Elizabete Saad revisita autores como Mark Wieser (1999), Neil Gershenfeld (2000) e Friedmann Mattern (2007) para salientar as possibilidades desse novo ciclo de saberes/vivências que se inicia num futuro próximo. Acredita que o “ciberespaço propõe uma coexistência autorregulada”, mas em constantes revisões por uma cibernética que se “apoia-se em regras e valores consensuais estabelecidos pelas células de usuários, respeitando-se a pluralidade de contextos, os projetos societários e, acima de tudo, a liberdade de manifestação do pensamento”.


Dessa forma, as regras de sociabilização “deveriam ser aceitas por consenso e adaptadas às singularidades, práticas e tradições”, da mesma forma que os protocolos o são. “Podemos dizer que os estatutos éticos das comunidades virtuais se constroem no interior de seus cosmos produtivos, por motivações cooperativas e coordenações de qualidades e vocações individuais. É cada indivíduo que decide unilateralmente a relação ética de suas atividades no mundo virtual”.

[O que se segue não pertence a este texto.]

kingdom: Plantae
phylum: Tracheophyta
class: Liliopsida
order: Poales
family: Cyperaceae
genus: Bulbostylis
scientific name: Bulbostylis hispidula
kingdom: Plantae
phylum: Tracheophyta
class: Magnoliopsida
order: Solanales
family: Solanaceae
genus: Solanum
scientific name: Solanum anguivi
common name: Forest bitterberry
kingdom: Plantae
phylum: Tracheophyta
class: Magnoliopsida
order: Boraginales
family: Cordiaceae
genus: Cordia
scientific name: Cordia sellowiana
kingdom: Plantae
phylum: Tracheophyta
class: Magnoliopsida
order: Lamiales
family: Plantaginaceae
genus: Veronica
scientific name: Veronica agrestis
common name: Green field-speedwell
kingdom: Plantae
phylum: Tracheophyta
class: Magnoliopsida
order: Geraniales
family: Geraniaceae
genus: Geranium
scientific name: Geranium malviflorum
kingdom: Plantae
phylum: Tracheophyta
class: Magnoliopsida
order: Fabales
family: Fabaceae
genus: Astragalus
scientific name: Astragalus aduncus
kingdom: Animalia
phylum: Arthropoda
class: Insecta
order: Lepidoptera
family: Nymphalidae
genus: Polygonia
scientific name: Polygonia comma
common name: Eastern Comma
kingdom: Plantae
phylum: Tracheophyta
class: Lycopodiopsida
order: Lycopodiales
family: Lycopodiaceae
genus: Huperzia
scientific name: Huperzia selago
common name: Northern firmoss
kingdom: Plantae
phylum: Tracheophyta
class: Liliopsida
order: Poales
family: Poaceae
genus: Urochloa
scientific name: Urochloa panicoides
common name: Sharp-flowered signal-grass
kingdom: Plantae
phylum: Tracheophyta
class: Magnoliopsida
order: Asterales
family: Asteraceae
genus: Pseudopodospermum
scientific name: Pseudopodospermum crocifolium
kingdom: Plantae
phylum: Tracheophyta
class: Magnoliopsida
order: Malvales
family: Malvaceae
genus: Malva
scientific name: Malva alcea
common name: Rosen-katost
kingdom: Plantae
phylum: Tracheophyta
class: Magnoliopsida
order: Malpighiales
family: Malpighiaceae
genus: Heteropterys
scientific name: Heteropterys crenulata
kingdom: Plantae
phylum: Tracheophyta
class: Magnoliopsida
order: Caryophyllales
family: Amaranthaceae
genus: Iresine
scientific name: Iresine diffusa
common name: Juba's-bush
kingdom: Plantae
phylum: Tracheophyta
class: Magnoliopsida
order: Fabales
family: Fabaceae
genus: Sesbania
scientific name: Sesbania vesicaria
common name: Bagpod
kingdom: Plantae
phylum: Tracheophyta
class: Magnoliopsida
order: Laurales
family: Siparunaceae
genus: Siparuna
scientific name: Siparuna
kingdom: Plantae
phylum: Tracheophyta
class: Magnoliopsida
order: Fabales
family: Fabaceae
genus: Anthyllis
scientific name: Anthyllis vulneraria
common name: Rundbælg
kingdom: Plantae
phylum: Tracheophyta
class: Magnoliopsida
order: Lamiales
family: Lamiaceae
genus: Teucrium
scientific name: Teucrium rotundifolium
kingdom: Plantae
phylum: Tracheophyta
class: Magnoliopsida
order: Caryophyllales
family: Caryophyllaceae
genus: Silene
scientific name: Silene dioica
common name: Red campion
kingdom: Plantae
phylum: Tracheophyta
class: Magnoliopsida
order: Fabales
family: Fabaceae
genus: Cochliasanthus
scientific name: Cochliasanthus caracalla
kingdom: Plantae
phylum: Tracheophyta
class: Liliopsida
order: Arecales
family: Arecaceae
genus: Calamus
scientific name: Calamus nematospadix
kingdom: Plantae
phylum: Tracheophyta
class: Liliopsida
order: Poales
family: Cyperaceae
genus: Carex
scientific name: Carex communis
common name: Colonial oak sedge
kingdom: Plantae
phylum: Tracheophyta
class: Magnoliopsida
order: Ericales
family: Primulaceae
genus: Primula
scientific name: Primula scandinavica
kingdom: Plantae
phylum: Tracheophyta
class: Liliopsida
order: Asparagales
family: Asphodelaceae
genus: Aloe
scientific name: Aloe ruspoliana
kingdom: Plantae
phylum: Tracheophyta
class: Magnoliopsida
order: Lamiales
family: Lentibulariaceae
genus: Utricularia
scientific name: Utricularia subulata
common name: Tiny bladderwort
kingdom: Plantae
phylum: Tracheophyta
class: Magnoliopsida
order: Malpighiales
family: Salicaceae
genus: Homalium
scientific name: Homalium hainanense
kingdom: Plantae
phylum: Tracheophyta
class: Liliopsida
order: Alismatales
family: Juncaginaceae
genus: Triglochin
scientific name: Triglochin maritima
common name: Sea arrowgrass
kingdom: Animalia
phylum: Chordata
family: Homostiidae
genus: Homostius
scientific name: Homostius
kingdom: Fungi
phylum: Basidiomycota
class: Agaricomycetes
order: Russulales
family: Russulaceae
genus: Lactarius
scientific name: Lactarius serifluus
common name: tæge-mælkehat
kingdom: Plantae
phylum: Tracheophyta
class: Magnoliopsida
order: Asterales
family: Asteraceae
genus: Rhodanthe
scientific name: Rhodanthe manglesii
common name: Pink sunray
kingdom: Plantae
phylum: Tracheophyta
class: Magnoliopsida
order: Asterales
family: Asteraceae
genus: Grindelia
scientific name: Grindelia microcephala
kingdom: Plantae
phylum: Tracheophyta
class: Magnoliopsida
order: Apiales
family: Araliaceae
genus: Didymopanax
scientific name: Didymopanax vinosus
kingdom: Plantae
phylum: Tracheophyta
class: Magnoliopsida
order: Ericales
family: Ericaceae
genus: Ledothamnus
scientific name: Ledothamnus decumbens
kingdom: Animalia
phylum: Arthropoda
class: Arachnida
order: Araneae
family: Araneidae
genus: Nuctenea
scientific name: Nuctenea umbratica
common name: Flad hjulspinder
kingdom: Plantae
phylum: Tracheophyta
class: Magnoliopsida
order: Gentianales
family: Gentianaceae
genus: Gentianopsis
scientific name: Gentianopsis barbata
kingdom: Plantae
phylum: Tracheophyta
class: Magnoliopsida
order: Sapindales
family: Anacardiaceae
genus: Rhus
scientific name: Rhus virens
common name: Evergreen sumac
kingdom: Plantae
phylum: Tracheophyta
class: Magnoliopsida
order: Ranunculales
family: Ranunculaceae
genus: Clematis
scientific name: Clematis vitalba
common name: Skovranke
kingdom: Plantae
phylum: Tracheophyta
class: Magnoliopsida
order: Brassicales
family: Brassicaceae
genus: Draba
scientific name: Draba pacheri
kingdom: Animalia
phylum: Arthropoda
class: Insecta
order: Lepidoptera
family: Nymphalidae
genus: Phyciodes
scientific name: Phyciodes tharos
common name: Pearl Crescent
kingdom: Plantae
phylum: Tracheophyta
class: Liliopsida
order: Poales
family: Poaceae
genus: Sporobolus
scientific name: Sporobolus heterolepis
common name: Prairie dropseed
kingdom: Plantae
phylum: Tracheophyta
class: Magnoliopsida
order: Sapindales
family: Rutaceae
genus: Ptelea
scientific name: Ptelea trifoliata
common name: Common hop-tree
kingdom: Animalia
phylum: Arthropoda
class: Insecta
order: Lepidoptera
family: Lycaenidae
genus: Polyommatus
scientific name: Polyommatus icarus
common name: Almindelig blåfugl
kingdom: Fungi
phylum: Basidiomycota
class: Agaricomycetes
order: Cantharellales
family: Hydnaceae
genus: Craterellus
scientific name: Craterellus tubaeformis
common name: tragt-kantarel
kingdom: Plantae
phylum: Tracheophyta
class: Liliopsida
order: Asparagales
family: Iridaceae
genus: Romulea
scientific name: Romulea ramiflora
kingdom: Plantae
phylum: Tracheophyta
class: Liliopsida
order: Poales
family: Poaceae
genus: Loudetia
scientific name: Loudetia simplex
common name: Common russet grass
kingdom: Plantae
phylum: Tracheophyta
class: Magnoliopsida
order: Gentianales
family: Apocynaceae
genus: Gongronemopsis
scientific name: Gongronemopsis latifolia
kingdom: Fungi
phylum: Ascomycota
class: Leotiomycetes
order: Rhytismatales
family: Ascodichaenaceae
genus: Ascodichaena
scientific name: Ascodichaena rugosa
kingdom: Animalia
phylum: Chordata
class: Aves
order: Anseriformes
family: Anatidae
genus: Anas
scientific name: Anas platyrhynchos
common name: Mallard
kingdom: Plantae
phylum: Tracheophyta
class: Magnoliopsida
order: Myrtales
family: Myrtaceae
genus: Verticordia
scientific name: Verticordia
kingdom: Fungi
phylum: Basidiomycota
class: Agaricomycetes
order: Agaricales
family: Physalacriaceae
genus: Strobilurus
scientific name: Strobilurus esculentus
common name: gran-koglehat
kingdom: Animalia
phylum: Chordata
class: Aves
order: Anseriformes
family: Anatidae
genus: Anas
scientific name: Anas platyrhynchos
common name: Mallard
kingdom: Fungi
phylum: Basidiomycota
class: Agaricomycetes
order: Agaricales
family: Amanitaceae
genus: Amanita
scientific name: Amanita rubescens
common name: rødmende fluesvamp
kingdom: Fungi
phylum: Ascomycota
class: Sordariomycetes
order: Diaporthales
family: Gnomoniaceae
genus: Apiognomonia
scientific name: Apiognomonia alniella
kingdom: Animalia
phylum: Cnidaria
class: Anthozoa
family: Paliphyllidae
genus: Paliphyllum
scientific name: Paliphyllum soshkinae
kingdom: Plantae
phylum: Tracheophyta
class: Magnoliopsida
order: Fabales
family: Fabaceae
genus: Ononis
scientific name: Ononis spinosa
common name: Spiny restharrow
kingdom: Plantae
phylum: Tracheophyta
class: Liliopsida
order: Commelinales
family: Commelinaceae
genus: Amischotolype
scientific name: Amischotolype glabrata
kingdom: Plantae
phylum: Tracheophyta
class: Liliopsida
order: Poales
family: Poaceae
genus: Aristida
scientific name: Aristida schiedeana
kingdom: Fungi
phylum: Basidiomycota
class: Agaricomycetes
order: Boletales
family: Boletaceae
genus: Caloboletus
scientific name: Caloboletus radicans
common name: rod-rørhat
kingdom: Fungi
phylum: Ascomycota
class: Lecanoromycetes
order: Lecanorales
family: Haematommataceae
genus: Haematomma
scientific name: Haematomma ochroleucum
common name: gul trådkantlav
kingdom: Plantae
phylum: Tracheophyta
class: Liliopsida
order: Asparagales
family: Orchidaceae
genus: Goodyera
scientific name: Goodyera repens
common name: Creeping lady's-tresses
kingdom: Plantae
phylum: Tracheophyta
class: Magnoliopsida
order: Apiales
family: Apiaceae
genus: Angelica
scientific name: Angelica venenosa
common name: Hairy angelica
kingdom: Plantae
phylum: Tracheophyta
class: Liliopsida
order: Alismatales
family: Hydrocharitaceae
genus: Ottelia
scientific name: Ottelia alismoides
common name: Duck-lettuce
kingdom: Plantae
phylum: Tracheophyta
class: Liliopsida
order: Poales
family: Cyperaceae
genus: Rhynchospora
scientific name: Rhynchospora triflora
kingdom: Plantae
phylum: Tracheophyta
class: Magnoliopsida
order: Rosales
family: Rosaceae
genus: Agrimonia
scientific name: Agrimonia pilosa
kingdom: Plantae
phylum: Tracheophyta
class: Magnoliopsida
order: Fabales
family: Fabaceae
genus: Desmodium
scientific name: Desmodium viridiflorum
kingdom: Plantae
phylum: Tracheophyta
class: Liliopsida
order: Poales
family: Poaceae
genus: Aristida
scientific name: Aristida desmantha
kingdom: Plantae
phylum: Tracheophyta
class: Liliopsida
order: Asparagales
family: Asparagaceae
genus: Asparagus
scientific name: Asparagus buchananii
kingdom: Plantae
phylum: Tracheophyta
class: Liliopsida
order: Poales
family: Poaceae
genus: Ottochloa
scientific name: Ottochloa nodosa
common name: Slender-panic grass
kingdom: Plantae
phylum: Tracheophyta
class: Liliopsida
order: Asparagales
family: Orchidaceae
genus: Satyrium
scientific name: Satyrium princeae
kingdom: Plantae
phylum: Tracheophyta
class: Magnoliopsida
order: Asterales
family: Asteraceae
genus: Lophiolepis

Aborda, ainda, o impacto da cibercultura no cotidiano da sociedade fazendo revisão histórica do entranhamento da comunicação com tecnologias até chegar às TICs. Trata da incorporação dos aparatos tecnológicos pelos indivíduos conectados em rede que os levam a transferir seu cotidiano para o espaço coletivo e intangível para a realização de mediações, trocas e transações. A autora diferencia os conceitos entre ciberespaço e cibercultura, imaginário e das práticas comunicacionais nesse âmbito e do imaginário que se configura no cenário de uma futura era pós-digital.


Será que realmente o usuário tem controle de suas ações?


Tanto Lemos quanto Saad partem do princípio da decisão de participação do usuário na cultura da Internet, por meio de uma rede de colaboração. Se o usuário for capaz de autorregular seu espaço de participação e delimitar suas fronteiras, significa que está apto a se apropriar dos aparatos tecnológicos em benefício próprio e de sua comunidade, o que aponta para atitudes que envolvem o domínio da literacia informacional e a prática educomunicativa.


O lema “produza, emita, conecte e... transforme!”, registrado por André Lemos revela claramente esse desafio de possibilitar ao usuário ser um educomunicador capaz de utilizar as informações disponíveis para seu contexto em questão – educacional, social, cultural, etc. – a fim de construir conhecimento num ambiente em que as relações democráticas fluem com naturalidade como um saber adquirido e que se manifesta na vivência no mundo virtual.


No entanto, percebe-se a ausência da questão do “controle” emitido por uma sociedade que se estabelece em redes a partir da noção foucaltiana de biopoder e sociedade disciplinar em direção à sociedade do controle de Deleuze (1992). Hardt (2000) levanta que essa é uma sociedade mundial de controle, justificando as três hipóteses sobre a mesma: 1) ela se caracteriza pela corrupção e se organiza em uma rede flexível de microconflitualidades; 2) torna-se uma sociedade capitalista que se constitui em um campo desterritorializado por uma axiomática; 3) ela está associada ao mercado mundial que é o ponto de partida e chegada do capitalismo.


* Antonia Alves - Mestranda do Programa de Pós-Graduação em Ciências da Comunicação da Escola de Comunicações e Artes, da Universidade de São Paulo.